REPUBLIKA.CO.ID, JAKARTA -- Komisi untuk Orang Hilang dan Korban Tindak Kekerasan (Kontras) mengkritik cara-cara penggusuran berkedok relokasi yang dinilai tidak manusiawi.
"Penderitaan warga Bukit Duri, Kalijodo dan kampung-kampung lainnya yang digusur oleh Pemda DKI Jakarta menunjukkan ada tantangan dan ancaman yang besar untuk mengelola kota-kota di Indonesia ramah HAM dan hukum," kata Koordinator Kontras Haris Azhar di Jakarta, Kamis (29/9).
Menurutnya warga yang tinggal, menetap dan membangun sejarah perjuangan kelas di perkampungan Bukit Duri, Jakarta telah dirampas hak-haknya untuk hidup menetap, memiliki rasa aman dan yang terpenting adalah kepastian hukum yang masih mereka nanti.
Haris berpendapat bahwa dalam pandangan hak asasi manusia dan kota, HAM mengenal makna ko-eksis yang bisa ditafsirkan sebagai berfungsinya mekanisme-mekanisme ekonomi, sosial dan politik dalam menghadirkan ruang-ruang partisipasi warga.
"Sediakan suatu mekanisme inklusif dan tidak diskriminatif di dalam perencanaan kota dapat digunakan sebagai alat untuk mengahdirkan standar hidup yang layak kepada setiap warga," ujarnya.
Seperti diberitakan sebelumnya, Gubernur DKI Jakarta Basuki Tjahaja Purnama mengaku tidak dapat memenuhi permintaan warga Bukit Duri, Jakarta Selatan untuk mengganti bangunan-bangunan yang telah ditertibkan.
"Tidak ada penggantian untuk bangunan yang sudah ditertibkan.

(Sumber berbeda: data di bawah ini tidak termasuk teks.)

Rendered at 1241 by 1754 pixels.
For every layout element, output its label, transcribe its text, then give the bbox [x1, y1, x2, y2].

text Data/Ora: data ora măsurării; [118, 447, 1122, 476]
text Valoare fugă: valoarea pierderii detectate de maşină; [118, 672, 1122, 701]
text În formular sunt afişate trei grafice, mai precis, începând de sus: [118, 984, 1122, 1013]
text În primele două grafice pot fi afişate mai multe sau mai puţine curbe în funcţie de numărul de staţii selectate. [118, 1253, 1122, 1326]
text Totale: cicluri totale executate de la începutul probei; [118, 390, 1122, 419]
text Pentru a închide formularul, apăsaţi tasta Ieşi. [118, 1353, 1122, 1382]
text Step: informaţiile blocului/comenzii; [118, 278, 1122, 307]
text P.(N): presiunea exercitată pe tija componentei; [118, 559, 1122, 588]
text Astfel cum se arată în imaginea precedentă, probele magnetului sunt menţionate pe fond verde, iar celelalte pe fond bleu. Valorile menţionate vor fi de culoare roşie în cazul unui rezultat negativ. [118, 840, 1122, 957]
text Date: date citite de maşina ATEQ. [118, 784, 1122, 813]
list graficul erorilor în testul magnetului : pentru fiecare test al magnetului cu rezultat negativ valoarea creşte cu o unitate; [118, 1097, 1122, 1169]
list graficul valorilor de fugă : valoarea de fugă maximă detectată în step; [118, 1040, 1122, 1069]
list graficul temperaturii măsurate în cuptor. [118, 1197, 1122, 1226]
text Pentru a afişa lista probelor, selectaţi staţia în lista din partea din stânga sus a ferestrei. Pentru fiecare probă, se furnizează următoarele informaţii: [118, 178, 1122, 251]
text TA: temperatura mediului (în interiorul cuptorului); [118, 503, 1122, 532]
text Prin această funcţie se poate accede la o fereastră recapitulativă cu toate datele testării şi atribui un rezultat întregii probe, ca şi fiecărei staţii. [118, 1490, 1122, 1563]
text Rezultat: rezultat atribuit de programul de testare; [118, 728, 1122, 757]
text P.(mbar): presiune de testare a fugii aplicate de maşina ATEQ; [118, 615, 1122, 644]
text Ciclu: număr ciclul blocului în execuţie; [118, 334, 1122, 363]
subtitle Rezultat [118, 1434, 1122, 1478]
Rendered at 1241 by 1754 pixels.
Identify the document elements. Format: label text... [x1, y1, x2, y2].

Warga mendapatkan rumah susun (rusun) sebagai ganti rugi," kata Basuki di Balai Kota, Jakarta, Rabu (28/9).
Menurut Ahok, sesuai dengan aturan yang berlaku, pihaknya tidak dapat memberikan ganti rugi atau uang kerohiman karena warga Bukit Duri dianggap telah menempati lahan milik negara.